University of Cambridge researchers examined children’s relationship with their pets and found that they derived more satisfaction from animal companions and got along better with them than with their siblings.

These pets may then wield a great influence on the kids’ development, potentially benefiting their social skills as well as emotional health.

Greater Love For The Furry Ones

The team studied 12-year-olds from 77 different families that owned at least one pet and at least one child in their household. The participants reported having sturdy relationships with their furry friends compared to their siblings, marked by lower conflict rates and higher satisfaction in playmates of dogs than other pets.

“Even though pets may not fully understand or respond verbally, the level of disclosure to pets was no less than to siblings,” said lead author Matt Cassells from the psychiatry department of Cambridge even seeing such inability to talk back or comprehend as a positive way of being non-judgmental toward the children.

Previous research showed that boys often disclosed stronger ties with their pets than girls generally do. The new study, however, saw the opposite: the two were equally satisfied with their pet relationships, but girls revealed more sharing, companionship, and conflict with the creatures than boys did.

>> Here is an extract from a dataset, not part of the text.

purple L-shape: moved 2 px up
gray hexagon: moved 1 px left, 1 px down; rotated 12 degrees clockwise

This contributes to growing proof that pets positively affect human health and sense of community, with the social benefits young people are getting from their pets a good support for their psychological wellness in later life, the researchers added.

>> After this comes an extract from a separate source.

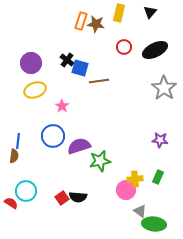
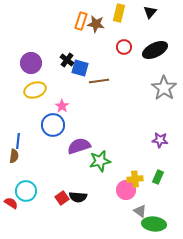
blue circle: moved 11 px up
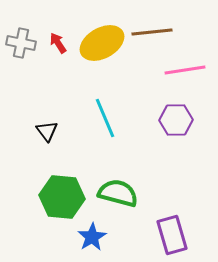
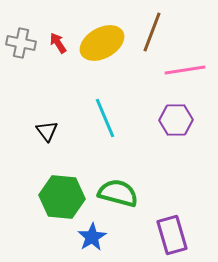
brown line: rotated 63 degrees counterclockwise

The findings were discussed in the Journal of Applied Developmental Psychology.

“Pets are common but their importance to children and early adolescents has received scant empirical attention. This is partly due to a lack of tools for measuring child-pet relationships,” the study noted.

Humans do not have a monopoly of potential challenges in sibling relationships. A new study has revealed that chicks’ food-begging habits have sibling rivalry as a major factor. In that situation, chicks display dishonesty along with other pressure points like insecurity that stems from perceived competition from half-siblings, or even instability emerging from the death of parents or parents changing partners.

Pet Custody

In a first, divorce courts in Alaska were recently allowed to assign joint custody of pets in messy divorce settlements, effectively treating them more like children.

An amendment to its divorce statutes last week made Alaska the first U.S. state to require its courts to consider an animal’s well-being and to explicitly equip judges with the power to assign joint pet custody.

Courts around the country have been challenged by the evolving social status of animals, with decisions on custody, monetary support, and visitation sought out by parties involved in a divorce case.

Michigan State University professor and animal law specialist David Favre dubbed the development “significant,” the courts for the first time awarding custody based on the welfare of the dog and not its human owners.